» Document text:
-- -- --

Nevertheless, I hope I have shown that re-designing the queue (drivers) to support high throughput AND ultra-reliable operations AT THE SAME TIME is far from being a trivial task. To do it right, it involves some other changes too.

2009-05-11

rsyslog configuration graphs

I worked today on adding a configuration graphing capability to rsyslog. This was inspired by many discussions about how the rule engine works. From a high-level perspective, rsyslog is “just” a configurable message router, that routes messages from a set of inputs to a set of outputs, potentially with transformations doing to the messages. Rsyslog does so via the rule set, which is the most important part of the configuration file. In that sense, rsyslog is a configurable state machine and the rule set is its configuration.

While typical syslog configurations are rather simple and easy to understand, complex ones can be challenging. The graphing capability we now have provide a high-level, human-readable representation of rsyslogd’s internal control structures. The beauty with that is that every user can create an exact right diagram from his own configuration.

I hope this is a useful tool for documenting a system setup, but I also think it is a very valuable tool for learning to understand rsyslog as well troubleshooting problems with message processing.

With that said, I now send you to the new graphing feature manual page, which I hope provides sufficient insight into how this feature is used.

But… here is a sample graph to whet your appetite:

2009-05-08

Can “more reliable” actually mean “less reliable”?

On the rsyslog mailing list, we currently have a discussion about how reliable rsyslog should be. It circles about a small potential window of message loss in the case of sudden power failure. Rsyslog can be configured to put all messages into a disk queue (instead of main memory), so these messages survive such a powerfail condition. However, messages dequeued and scheduled for processing during the power outage may be lost.

I now consider a case where we have bursty UDP traffic and rsyslog is configured to use a disk-only queue (which obviously is much slower than an in-memory queue). Looking at processing speeds, the max burst rate is limited by using an ultra-reliable queue. To avoid using UDP messages, a second instance could be run that uses an in-memory queue and forwards received messages to the one in ultra-reliable mode (that is with the disk-only queue). So that second instance queues in memory until the (slower) reliable rsyslogd can now accept the message and put it into the reliable queue. Let’s say that you have a burst of r messages and that from these burst only r/2 can be enqueued (because the ultra reliable queue is so slow). So you lose r/2 messages.

Now consider the case that you run rsyslog with just a reliable queue, one that is kept in memory but not able to cover the power failure scenario. Obviously, all messages in that queue are lost when power fails (or almost all to be precise). However, that system has a much broader bandwidth. So with it, there would never have been r messages inside the queue, because that system has a much higher sustained message rate (and thus the burst causes much less of trouble). Let’s say the system is just twice as fast in this setup (I guess it usually would be *much* faster). Than, it would be able to process all r records.

In that scenario, the ultra-reliable system loses r/2 messages, whereas the somewhat more “unreliable” system loses none – by virtue of being able to process messages as they arrive.

-- -- --

» Information provided:
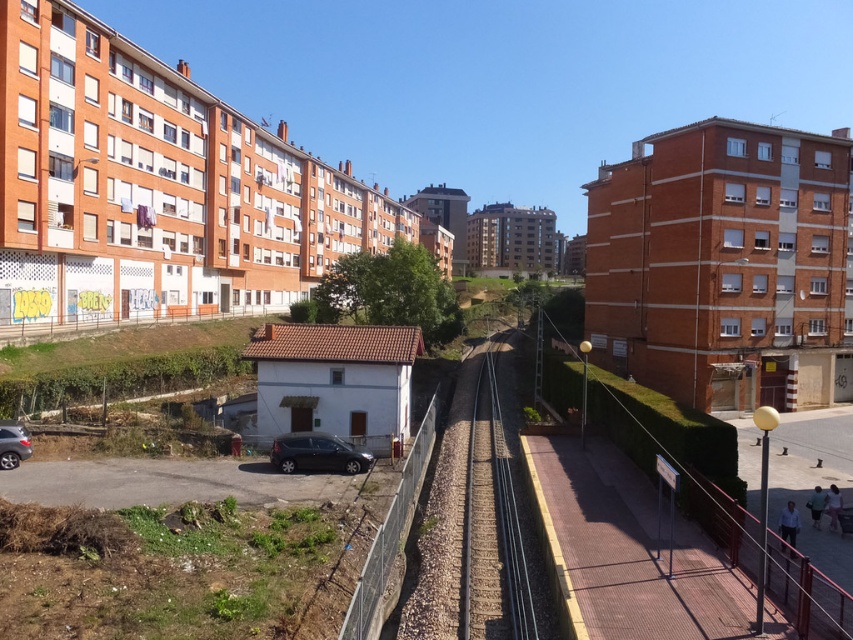
You are standing at the center of the image and want to walk towards the brown gravel train track at center. In which direction should you move?

Since the brown gravel train track at center is already at the center of the image, you are already facing it. No need to move in any direction.

You are a delivery driver who needs to cross the brown gravel train track at center with your matte black car at lower left. Can your car fit entirely on the track without crossing over the edges?

The brown gravel train track at center is wider than the matte black car at lower left, so the car can fit entirely on the track without crossing over the edges.

You are a delivery person trying to park your vehicle between the satin black car at lower center and the matte black car at lower left. Given that your delivery van is 5 meters long, can you fit it between them?

The satin black car at lower center is shorter than the matte black car at lower left, but the distance between them isn not specified. Without knowing the space between the two cars, it is impossible to determine if the van will fit.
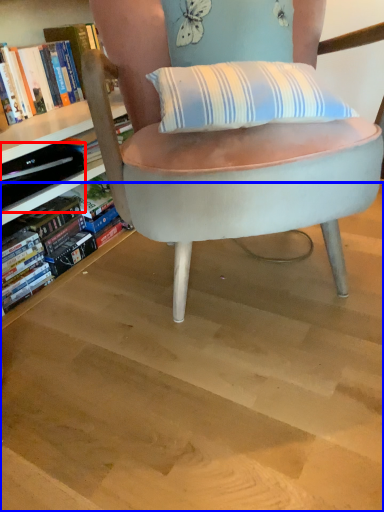
Question: Which point is closer to the camera, paperback book (highlighted by a red box) or stairwell (highlighted by a blue box)?

Choices:
 (A) paperback book
 (B) stairwell

Answer: (B)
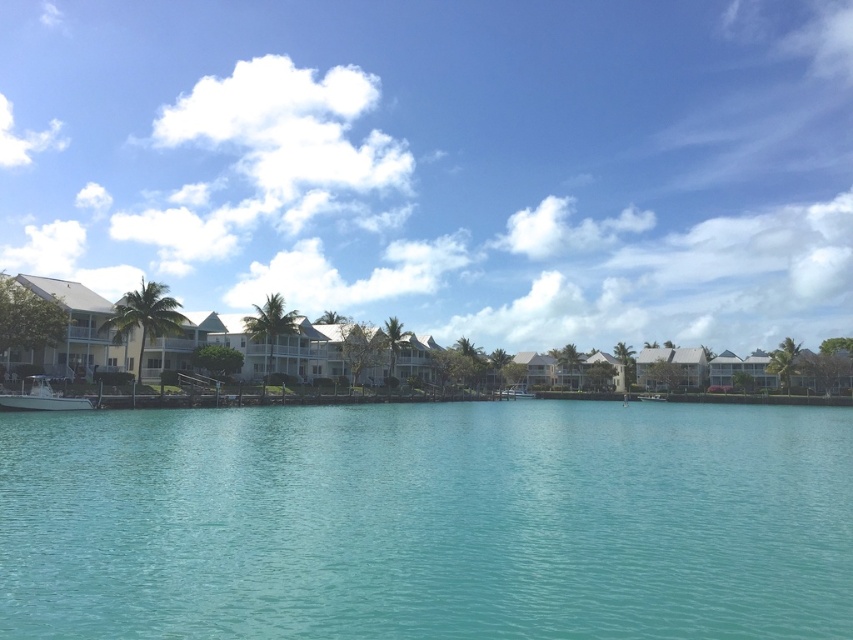
Is clear blue water at center to the right of white glossy boat at center from the viewer's perspective?

No, clear blue water at center is not to the right of white glossy boat at center.

This screenshot has width=853, height=640. I want to click on clear blue water at center, so click(x=428, y=522).

What do you see at coordinates (428, 522) in the screenshot? The height and width of the screenshot is (640, 853). I see `clear blue water at center` at bounding box center [428, 522].

Where is `clear blue water at center`? This screenshot has height=640, width=853. clear blue water at center is located at coordinates (428, 522).

Does white fiberglass boat at lower left appear over white glossy boat at center?

Yes.

This screenshot has width=853, height=640. I want to click on white fiberglass boat at lower left, so click(44, 397).

Locate an element on the screen. The image size is (853, 640). white fiberglass boat at lower left is located at coordinates (44, 397).

Locate an element on the screen. Image resolution: width=853 pixels, height=640 pixels. white fiberglass boat at lower left is located at coordinates (44, 397).

Does clear blue water at center have a greater height compared to white fiberglass boat at lower left?

Correct, clear blue water at center is much taller as white fiberglass boat at lower left.

Can you confirm if clear blue water at center is thinner than white fiberglass boat at lower left?

No, clear blue water at center is not thinner than white fiberglass boat at lower left.

Between point (54, 458) and point (76, 397), which one is positioned in front?

Positioned in front is point (54, 458).

Where is `clear blue water at center`? This screenshot has width=853, height=640. clear blue water at center is located at coordinates (428, 522).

-- -- --

» What to work on:
• 1. According to the rsyslog blog excerpt, where can rsyslog put all messages so that they survive a power failure?
• 2. Copy word for word the part of the entries that opens with the line containing "Locate an element on the screen. The" and closes with the line containing "Correct, clear blue".
The rsyslog blog excerpt and the entries have nothing to do with each other.

» Solutions:
• 1. Into a disk queue instead of main memory.

• 2.
Locate an element on the screen. The image size is (853, 640). white fiberglass boat at lower left is located at coordinates (44, 397).

Locate an element on the screen. Image resolution: width=853 pixels, height=640 pixels. white fiberglass boat at lower left is located at coordinates (44, 397).

Does clear blue water at center have a greater height compared to white fiberglass boat at lower left?

Correct, clear blue water at center is much taller as white fiberglass boat at lower left.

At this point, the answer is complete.